# EXCERPT PROVIDED
* * * * * * * * *
An implementation with reduced memory usage

public int LevenshteinDistance(string source, string target){
if(string.IsNullOrEmpty(source)){
if(string.IsNullOrEmpty(target)) return 0;
return target.Length;
}
if(string.IsNullOrEmpty(target)) return source.Length;

if(source.Length > target.Length){
var temp = target;
target = source;
source = temp;
}

var m = target.Length;
var n = source.Length;
var distance = new int[2, m + 1];
// Initialize the distance matrix
for(var j = 1; j <= m; j++) distance[0, j] = j;

var currentRow = 0;
for(var i = 1; i <= n; ++i){
currentRow = i & 1;
distance[currentRow, 0] = i;
var previousRow = currentRow ^ 1;
for(var j = 1; j <= m; j++) {
var cost = (target[j - 1] == source[i - 1] ? 0 : 1);
distance[currentRow, j] = Math.Min(Math.Min(
distance[previousRow, j] + 1,
distance[currentRow, j - 1] + 1),
distance[previousRow, j - 1] + cost);
}
}
return distance[currentRow, m];
}


Damerau-Levenshtein distance is computed in the asymptotic time O ((max + 1) * min (first.length (), second.length ()))

    /// <summary>
/// Damerau-Levenshtein distance
/// </summary>
public class DamerauLevensteinMetric
{
private const int DEFAULT_LENGTH = 255;
private int[] _currentRow;
private int[] _previousRow;
private int[] _transpositionRow;

public DamerauLevensteinMetric()
: this(DEFAULT_LENGTH)
{
}

/// <summary>
///
/// </summary>
/// <param name="maxLength"></param>
public DamerauLevensteinMetric(int maxLength)
{
_currentRow = new int[maxLength + 1];
_previousRow = new int[maxLength + 1];
_transpositionRow = new int[maxLength + 1];
}

/// <summary>
/// Damerau-Levenshtein distance is computed in asymptotic time O((max + 1) * min(first.length(), second.length()))
/// </summary>
/// <param name="first"></param>
/// <param name="second"></param>
/// <param name="max"></param>
/// <returns></returns>
public int GetDistance(string first, string second, int max)
* * * * * * * * *
# RAW DATA
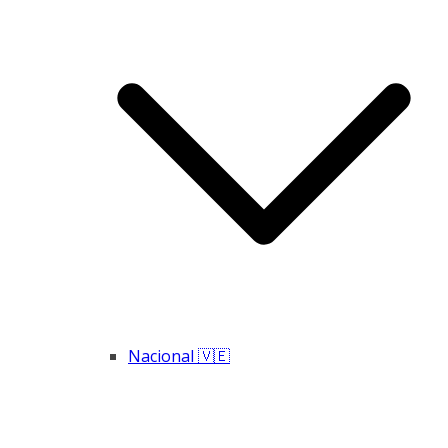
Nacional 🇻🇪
* * * * * * * * *
# PROBLEM DESCRIPTION
Reproduce, character for character, the stretch of the Levenshtein distance text from "public DamerauLevensteinMetric()" through "public DamerauLevensteinMetric(int maxLength)".

# WORKED SOLUTION
public DamerauLevensteinMetric()
: this(DEFAULT_LENGTH)
{
}

/// <summary>
///
/// </summary>
/// <param name="maxLength"></param>
public DamerauLevensteinMetric(int maxLength)